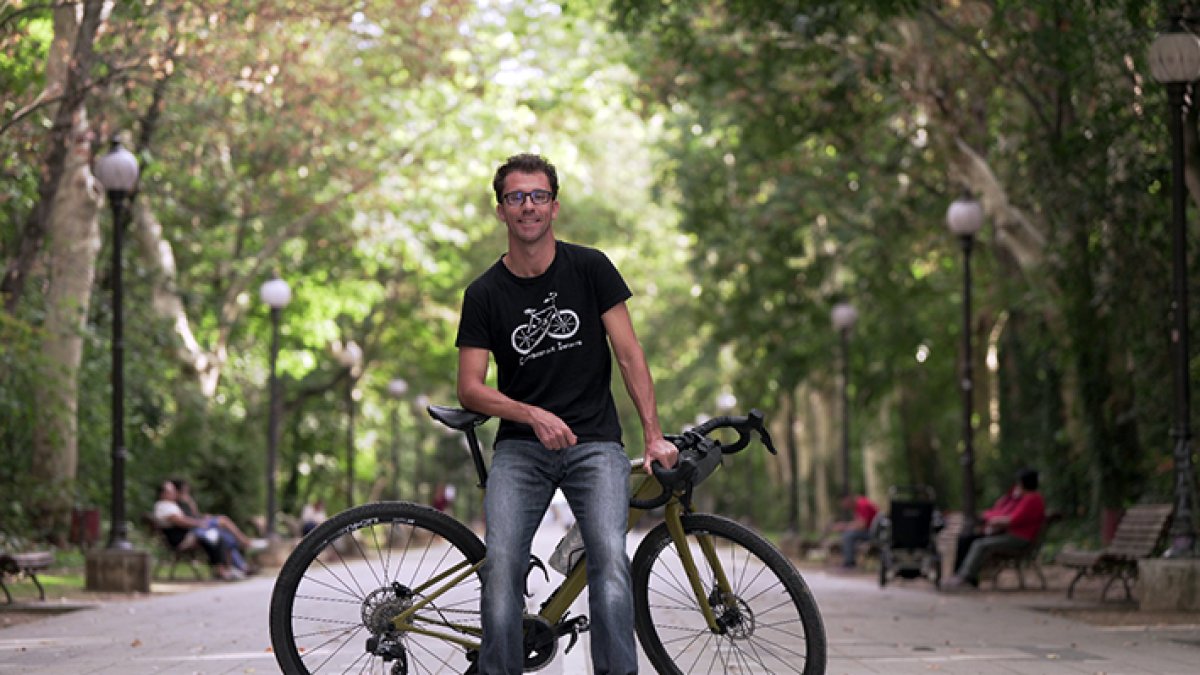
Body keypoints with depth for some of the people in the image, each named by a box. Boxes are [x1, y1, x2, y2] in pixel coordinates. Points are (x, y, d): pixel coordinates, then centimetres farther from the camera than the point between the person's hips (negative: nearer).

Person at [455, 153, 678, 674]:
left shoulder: (590, 269, 2)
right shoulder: (485, 294, 3)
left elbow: (629, 355, 3)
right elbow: (470, 388, 2)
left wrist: (654, 435, -4)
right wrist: (533, 415, -14)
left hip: (594, 441, -1)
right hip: (520, 447, 1)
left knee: (610, 558, -23)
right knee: (502, 563, -21)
============
◆ Requirement ◆
Give back every entry verbatim. No pictures belong in the copy.

◆ Reply to the task ◆
Body keypoints with depth for some of the people in the image, each named by a box. Boxes are [x1, y1, x2, y2] in pixel coordinates. Points are (x, y, d): pixel coordinates, then centimetres farther from the camera than the point between the person's hips (negative: nearer).

Person at [455, 153, 678, 674]:
left shoulder: (590, 269, 2)
right shoulder: (485, 294, 3)
left elbow: (629, 355, 3)
right elbow: (470, 388, 2)
left wrist: (654, 435, -4)
right wrist: (533, 415, -14)
left hip: (594, 441, -1)
right hip: (520, 447, 1)
left knee: (610, 558, -23)
right knee: (502, 563, -21)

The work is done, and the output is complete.